Text block →
※ ※ ※

In state district court, appellees non-suited Brooks County. Deputy Gonzalez then moved for summary judgment based on official immunity, arguing that he had acted in good faith in failing to stop Zuniga for further investigation. Saenz v. Gonzalez, 94 S.W.3d 659, 660 (Tex.App.-San Antonio 2002, pet. denied). The trial court granted summary judgment, and appellees appealed. On appeal, this court noted that because there were conflicting affidavits, the evidence failed to conclusively establish that Gonzalez had acted in good faith, and as such, the trial court erred in granting summary judgment. Id. at 664. This court, therefore, reversed the trial court's judgment and remanded the case.
Deputy Gonzalez then filed another motion for summary judgment, arguing that he owed no duty to the passengers injured in the accident and that appellees' claims are barred by section 101.106 of the Texas Civil Practice and Remedies Code. The trial court denied the motion. Deputy Gonzalez now appeals.
Standard of Review
Generally, a party may appeal only from a final judgment. N.E. Indep. Sch. Dist. v. Aldridge, 400 S.W.2d 893, 895 (Tex. 1966). Thus, because an order denying a motion for summary judgment is not a final judgment, it is generally not appealable. See Novak v. Stevens, 596 S.W.2d 848, 849 (Tex. 1980). However, a party may file an interlocutory appeal from an order denying a motion for summary judgment that is "based on an assertion of immunity by an individual who is an officer or employee of the state or a political subdivision of the state." Tex. Civ. Prac. Rem. Code Ann. § 51.014(a)(5) (Vernon 1997).
To obtain a traditional summary judgment, a party moving for summary judgment must show that no genuine issue of material fact exists and that the party is entitled to judgment as a matter of law. Tex. R. Civ. P. 166a(c); Randall's Food Mkts., Inc. v. Johnson, 891 S.W.2d 640, 644 (Tex. 1995). In reviewing a summary judgment, we must indulge every reasonable inference and resolve any doubts in favor of the nonmovant. Johnson, 891 S.W.2d at 644. In addition, we must assume all evidence favorable to the nonmovant is true. Id. When a defendant moves for summary judgment based on an affirmative defense, he has the burden to conclusively establish each element of the defense as a matter of law. Velsicol Chem. Corp. v. Winegrad, 956 S.W.2d 529, 530 (Tex. 1997).

※ ※ ※

Exercise details →
Repeat the part of the court opinion word for word, starting with "Standard of Review" and going on through "51.014(a)(5) (Vernon 1997).".

※ ※ ※

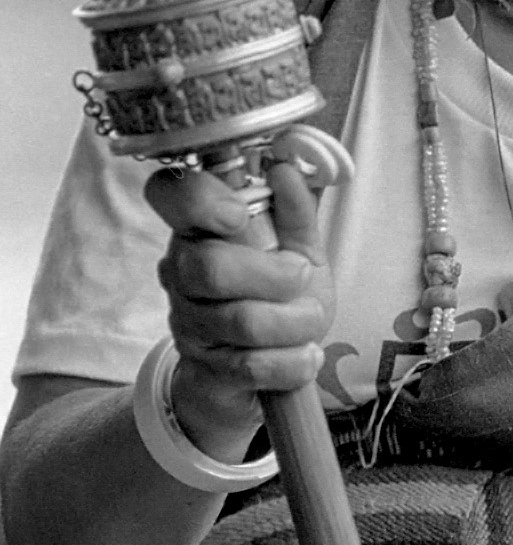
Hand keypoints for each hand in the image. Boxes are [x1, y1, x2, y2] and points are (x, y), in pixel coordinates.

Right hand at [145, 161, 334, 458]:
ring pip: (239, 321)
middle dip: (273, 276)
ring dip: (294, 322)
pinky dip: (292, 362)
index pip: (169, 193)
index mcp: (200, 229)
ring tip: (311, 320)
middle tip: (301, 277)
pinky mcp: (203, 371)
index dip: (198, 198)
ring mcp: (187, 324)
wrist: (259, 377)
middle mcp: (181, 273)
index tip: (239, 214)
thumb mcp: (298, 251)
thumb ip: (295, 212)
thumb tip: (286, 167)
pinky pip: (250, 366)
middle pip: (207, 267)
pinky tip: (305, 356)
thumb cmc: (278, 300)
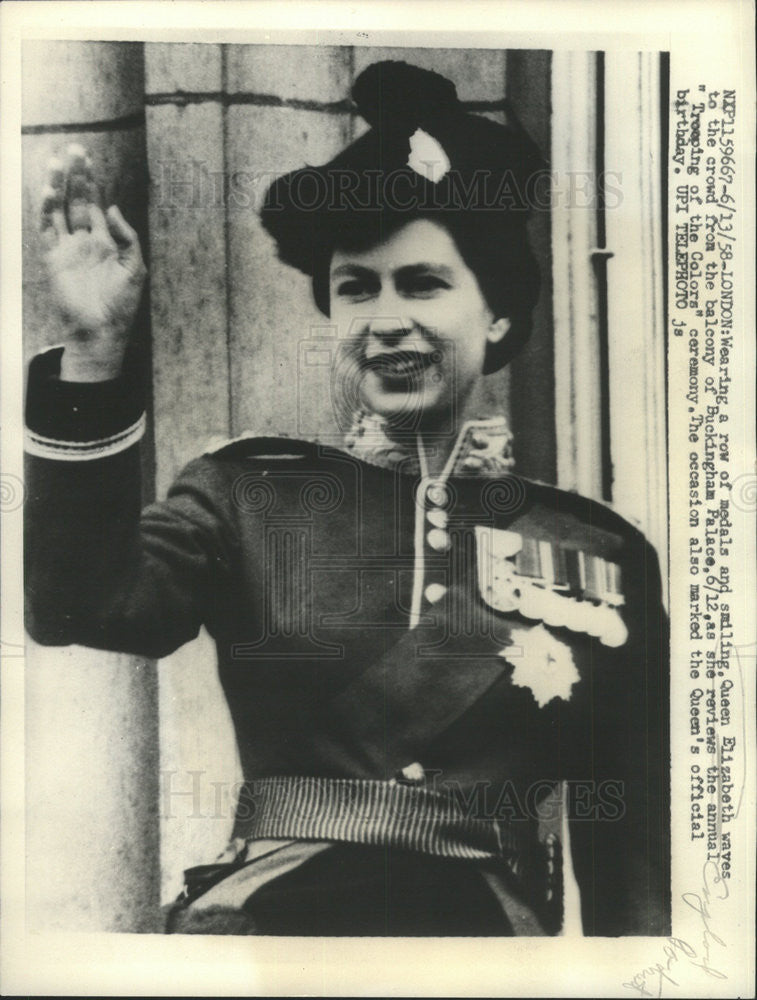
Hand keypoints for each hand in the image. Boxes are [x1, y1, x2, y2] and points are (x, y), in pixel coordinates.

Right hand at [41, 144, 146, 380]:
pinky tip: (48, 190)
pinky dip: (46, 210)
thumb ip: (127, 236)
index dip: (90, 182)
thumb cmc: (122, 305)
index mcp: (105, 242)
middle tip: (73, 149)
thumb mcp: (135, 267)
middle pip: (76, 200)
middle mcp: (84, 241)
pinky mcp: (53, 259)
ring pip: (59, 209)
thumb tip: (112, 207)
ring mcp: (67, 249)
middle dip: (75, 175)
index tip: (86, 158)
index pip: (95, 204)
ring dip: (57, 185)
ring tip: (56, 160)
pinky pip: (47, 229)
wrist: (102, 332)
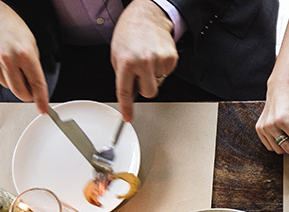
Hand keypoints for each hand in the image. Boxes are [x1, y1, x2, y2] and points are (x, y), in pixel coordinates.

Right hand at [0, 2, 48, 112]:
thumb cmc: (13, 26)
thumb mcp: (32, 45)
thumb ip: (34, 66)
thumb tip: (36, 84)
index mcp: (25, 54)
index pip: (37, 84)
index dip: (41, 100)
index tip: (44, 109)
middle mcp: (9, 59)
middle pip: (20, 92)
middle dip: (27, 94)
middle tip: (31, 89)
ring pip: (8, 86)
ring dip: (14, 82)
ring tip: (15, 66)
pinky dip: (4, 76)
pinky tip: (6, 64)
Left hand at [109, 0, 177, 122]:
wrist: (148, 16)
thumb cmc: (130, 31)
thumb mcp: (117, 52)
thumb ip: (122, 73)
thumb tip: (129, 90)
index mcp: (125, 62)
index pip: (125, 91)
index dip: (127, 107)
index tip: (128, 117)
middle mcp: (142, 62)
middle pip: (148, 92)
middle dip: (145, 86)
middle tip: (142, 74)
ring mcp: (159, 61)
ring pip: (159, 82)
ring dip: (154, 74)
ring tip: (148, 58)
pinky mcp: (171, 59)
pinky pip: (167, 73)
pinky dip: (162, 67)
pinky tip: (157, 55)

※ ※ ※

Response area →
Standard of Review
Generally, a party may appeal only from a final judgment. N.E. Indep. Sch. Dist. v. Aldridge, 400 S.W.2d 893, 895 (Tex. 1966). Thus, because an order denying a motion for summary judgment is not a final judgment, it is generally not appealable. See Novak v. Stevens, 596 S.W.2d 848, 849 (Tex. 1980). However, a party may file an interlocutory appeal from an order denying a motion for summary judgment that is "based on an assertion of immunity by an individual who is an officer or employee of the state or a political subdivision of the state." Tex. Civ. Prac. Rem. Code Ann. § 51.014(a)(5) (Vernon 1997).